Chuy: But did he perhaps also have any stronger ties to the traditional liberals in San Antonio?
Mario: Yeah, he was connected to the Liberals here in town. He started out as a protégé of
Henry B, but they had a falling out.
Chuy: But did he continue to have a relationship with either state or national Democratic Party?
Mario: Oh, yeah. He was there in Washington with the Democratic Party.
Chuy: That’s kind of what I remember. I don’t remember many conversations with him as the Raza Unida Party was being organized. I do recall that he was already involved with the Southwest Voter Registration Project and that, at least in the areas where we were involved in Hidalgo County, we were the only resource available to him for voter registration. And I think to this day, Juan Maldonado probably continues to be one of his directors over there at the Southwest Project. But Raza Unida had two initial statewide runs with Ramsey Muniz. Then you ran. What year did you run?
Chuy: Okay. Let’s go back to the first statewide campaign. I am going to challenge you to recall. There was a meeting either one early morning or late at night, on the Southwest Side. My recollection is that it is in an old building, maybe like a gas station or a machine shop or something. We all met because we had an emergency. We still did not have the signatures, but we needed to file a candidate for governor. So, we showed up there for this emergency and we were all standing around in this place. You were there. Jose Angel was there. And that’s when we first heard about Ramsey Muniz. Do you recall that session?
Mario: Yeah. I had a role in recruiting Ramsey. I didn’t set out to recruit him. I had had contact with the people in Waco, with MAYOs. I had been going there, not regularly, but on an occasional basis. They had had a walkout there. I don’t know if you recall.
Chuy: I don’t recall that.
Mario: About one hundred Chicanos got suspended.
Chuy: I see.
Mario: I was____Chairman brought in to raise hell about that. At any rate, I got to know the guys in Waco. There was one guy that I thought might be a good candidate so I went over there to recruit the guy. He said, “Oh, no, no, no.” What was his name? Johnny…he owned a night club. Johnny Something. Anyway…
Chuy: Oh, Johnny. Was he the guy who married Alma Canales?
Mario: No, that’s Steve.
Chuy: That’s Steve. Right. Okay.
Mario: That’s Steve Espinosa.
Chuy: Also from Waco, right?
Mario: Yeah. So, Steve and his brother and Johnny were all part of the MAYO group.

■ ■ ■ ■

Pick up the Raza Unida Party interview after its last line and continue the conversation.

■ ■ ■ ■

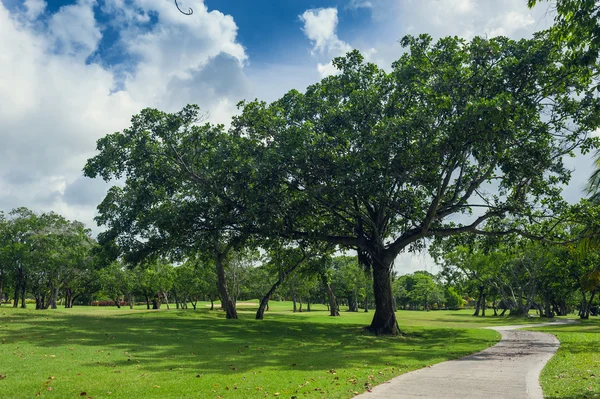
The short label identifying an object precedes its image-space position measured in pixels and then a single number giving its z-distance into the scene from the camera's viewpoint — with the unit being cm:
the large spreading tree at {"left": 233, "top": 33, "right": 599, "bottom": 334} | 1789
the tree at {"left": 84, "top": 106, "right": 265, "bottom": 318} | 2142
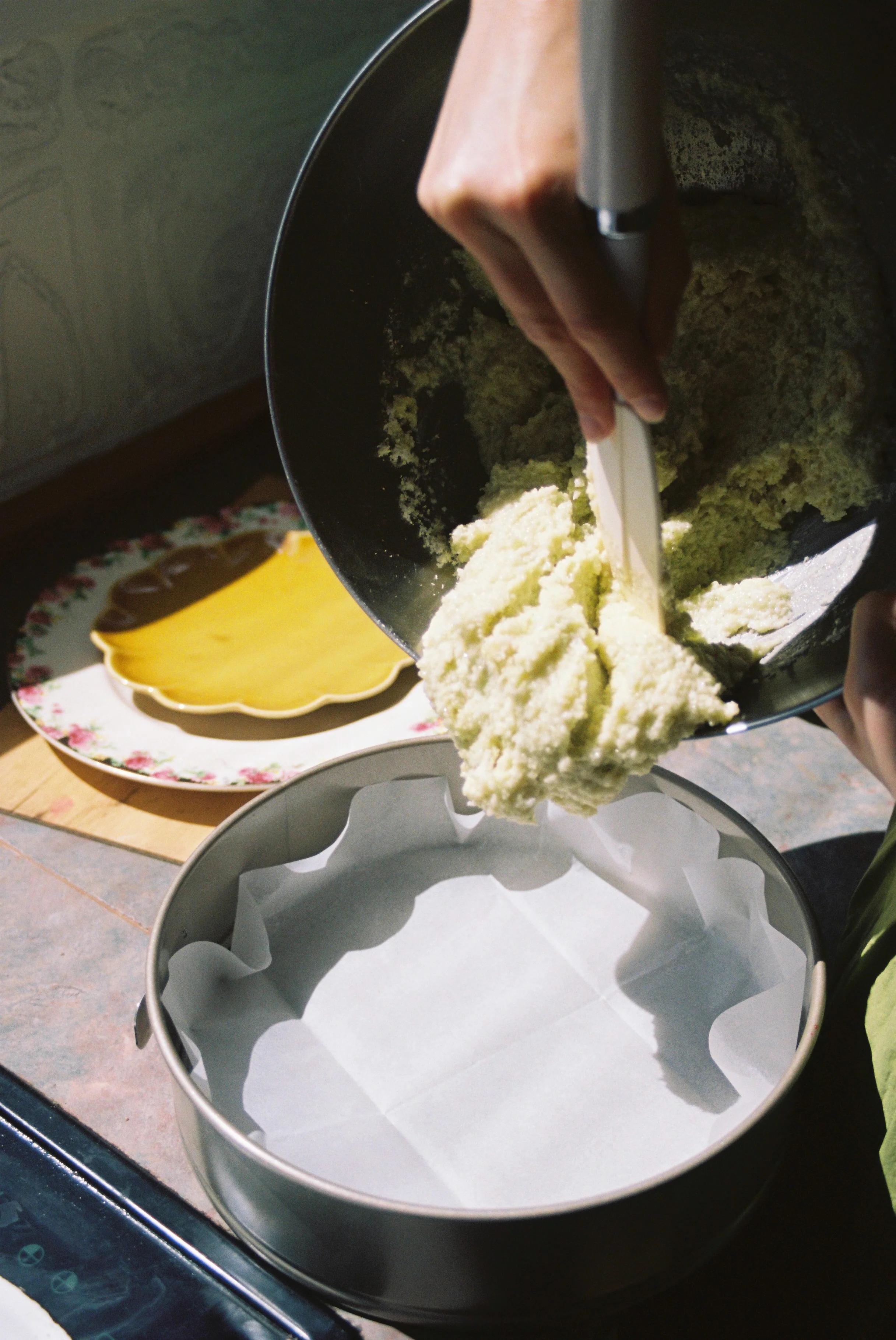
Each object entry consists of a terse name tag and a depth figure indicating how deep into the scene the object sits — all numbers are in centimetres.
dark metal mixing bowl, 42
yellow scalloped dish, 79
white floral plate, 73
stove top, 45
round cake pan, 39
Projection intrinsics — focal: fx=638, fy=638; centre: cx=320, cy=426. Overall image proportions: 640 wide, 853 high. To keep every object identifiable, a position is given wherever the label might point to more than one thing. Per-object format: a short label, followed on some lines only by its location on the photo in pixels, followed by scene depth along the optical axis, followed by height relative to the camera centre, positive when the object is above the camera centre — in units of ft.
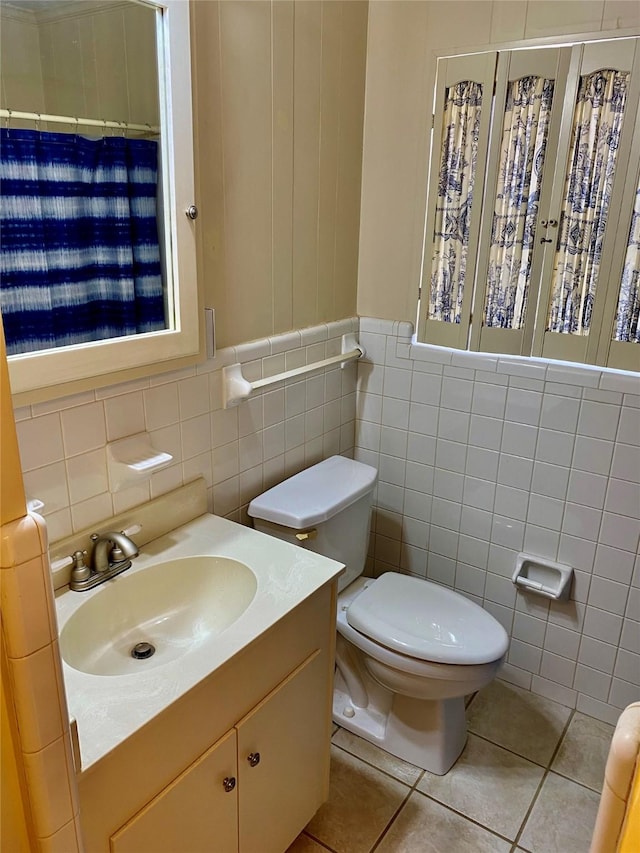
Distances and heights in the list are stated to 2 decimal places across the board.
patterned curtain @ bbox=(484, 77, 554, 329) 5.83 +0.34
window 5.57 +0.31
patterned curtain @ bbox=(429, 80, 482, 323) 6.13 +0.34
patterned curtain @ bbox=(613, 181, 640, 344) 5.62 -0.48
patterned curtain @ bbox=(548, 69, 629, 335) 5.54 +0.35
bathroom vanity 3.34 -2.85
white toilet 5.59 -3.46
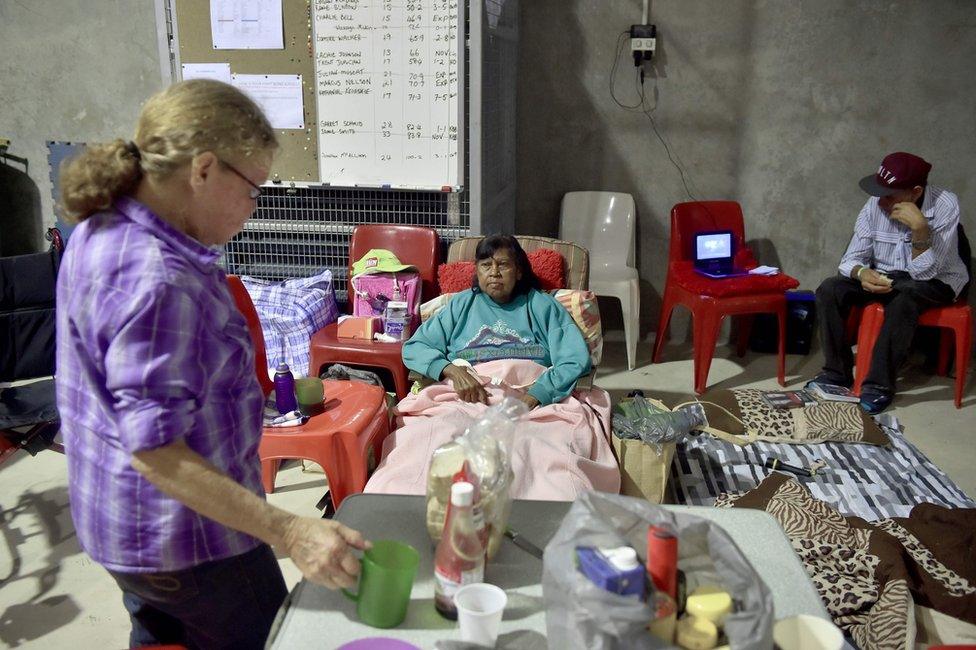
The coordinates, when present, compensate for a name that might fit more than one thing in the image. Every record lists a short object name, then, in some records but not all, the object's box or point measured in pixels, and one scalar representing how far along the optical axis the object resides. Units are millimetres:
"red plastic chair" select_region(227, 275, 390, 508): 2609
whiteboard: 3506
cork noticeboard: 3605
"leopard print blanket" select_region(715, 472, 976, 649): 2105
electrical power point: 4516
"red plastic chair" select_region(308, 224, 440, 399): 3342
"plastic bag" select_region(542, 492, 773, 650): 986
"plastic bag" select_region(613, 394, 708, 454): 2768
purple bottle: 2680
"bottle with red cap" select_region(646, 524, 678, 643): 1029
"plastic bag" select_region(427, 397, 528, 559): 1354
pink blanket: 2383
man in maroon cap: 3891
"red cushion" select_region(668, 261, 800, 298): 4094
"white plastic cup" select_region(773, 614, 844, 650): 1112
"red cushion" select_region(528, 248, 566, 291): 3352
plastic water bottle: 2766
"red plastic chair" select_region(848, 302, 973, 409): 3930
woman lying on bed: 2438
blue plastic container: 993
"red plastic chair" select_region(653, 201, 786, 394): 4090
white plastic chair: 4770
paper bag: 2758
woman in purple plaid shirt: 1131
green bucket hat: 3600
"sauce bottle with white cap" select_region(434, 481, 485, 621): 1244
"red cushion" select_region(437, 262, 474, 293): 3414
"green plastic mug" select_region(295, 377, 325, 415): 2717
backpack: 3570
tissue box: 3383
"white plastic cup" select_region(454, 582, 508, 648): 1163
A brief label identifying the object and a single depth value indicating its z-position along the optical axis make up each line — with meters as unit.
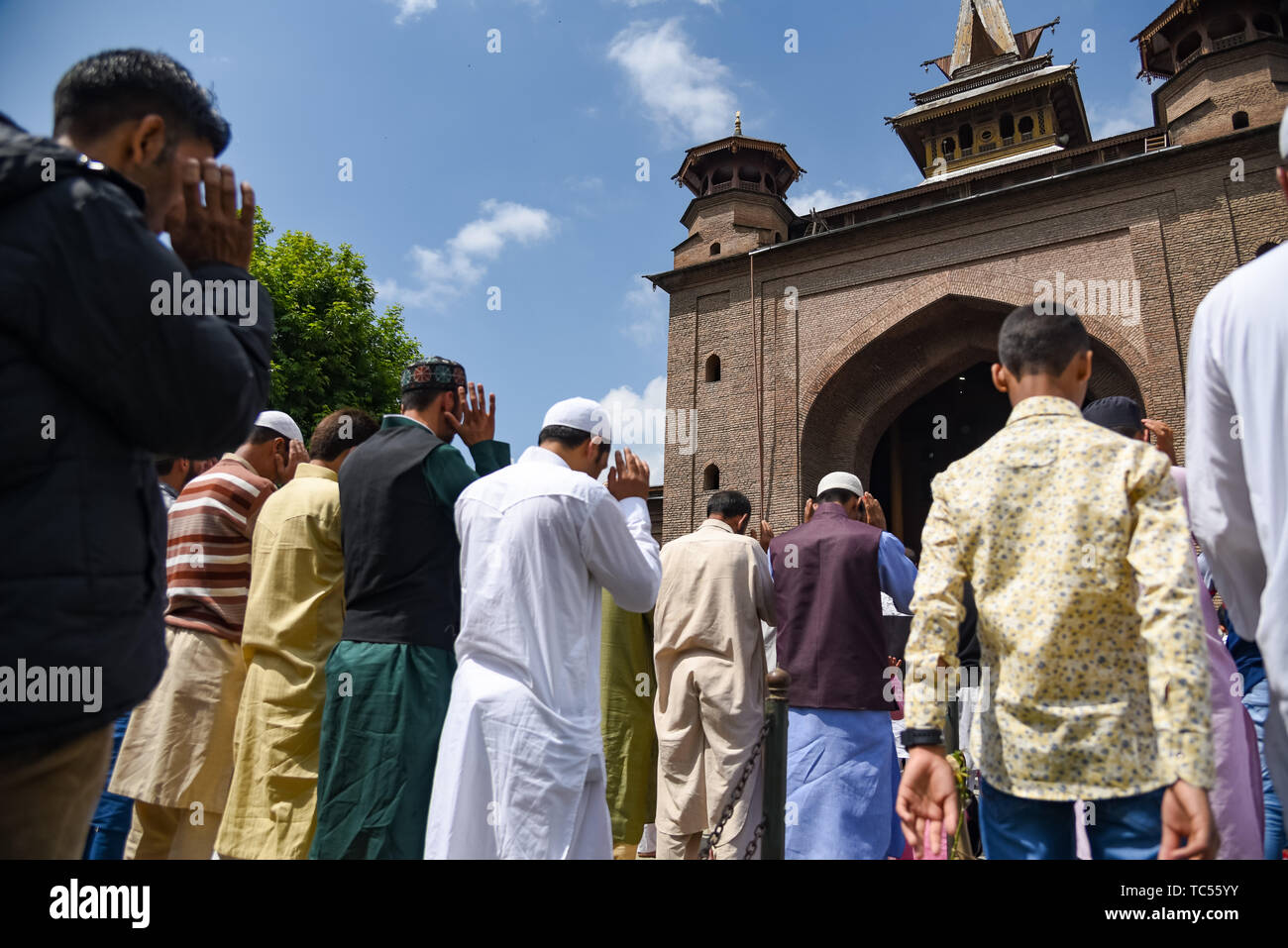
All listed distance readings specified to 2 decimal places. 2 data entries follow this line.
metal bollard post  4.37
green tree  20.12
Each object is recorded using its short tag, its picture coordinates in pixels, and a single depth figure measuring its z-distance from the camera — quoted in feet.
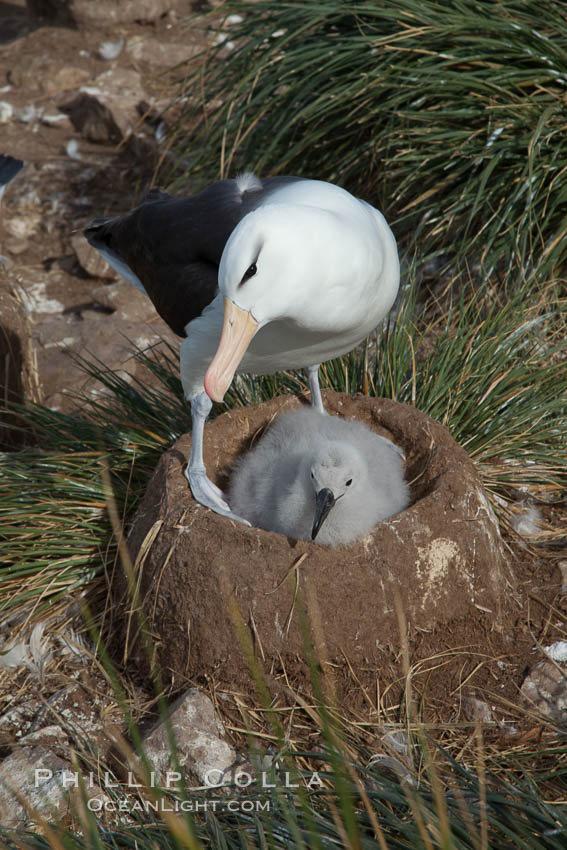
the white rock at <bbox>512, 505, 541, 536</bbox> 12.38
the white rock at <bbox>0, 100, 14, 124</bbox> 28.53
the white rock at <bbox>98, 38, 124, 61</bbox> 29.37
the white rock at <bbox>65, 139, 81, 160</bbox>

■ ■ ■ ■

= REPLY =
Mario: So I went to Johnny in Waco and said, “Johnny, you’ve got to run, man”
Chuy: For governor?
Mario: For governor. He said, “Aw, no, Mario”. You know, those guys over there have that West Texas accent.
Chuy: Actually, East Texas…drawl.
Mario: East Texas Gringo drawl. Then he said, “I think that Ramsey would be the best candidate”
Chuy: You didn’t know Ramsey.
Mario: I had met him, yeah.
Chuy: Oh, had you met him?
Mario: Yeah. I had met him because he was involved with… he had some role advising in that walkout.
Chuy: I see. So, we’re there at that meeting and, as usual, Jose Angel is one of the guys that’s
controlling the conversation. And, I think, we’re still even talking about, I think, whether we go statewide or not. Right? (Laughter)
Mario: About to canvass. (Laughter)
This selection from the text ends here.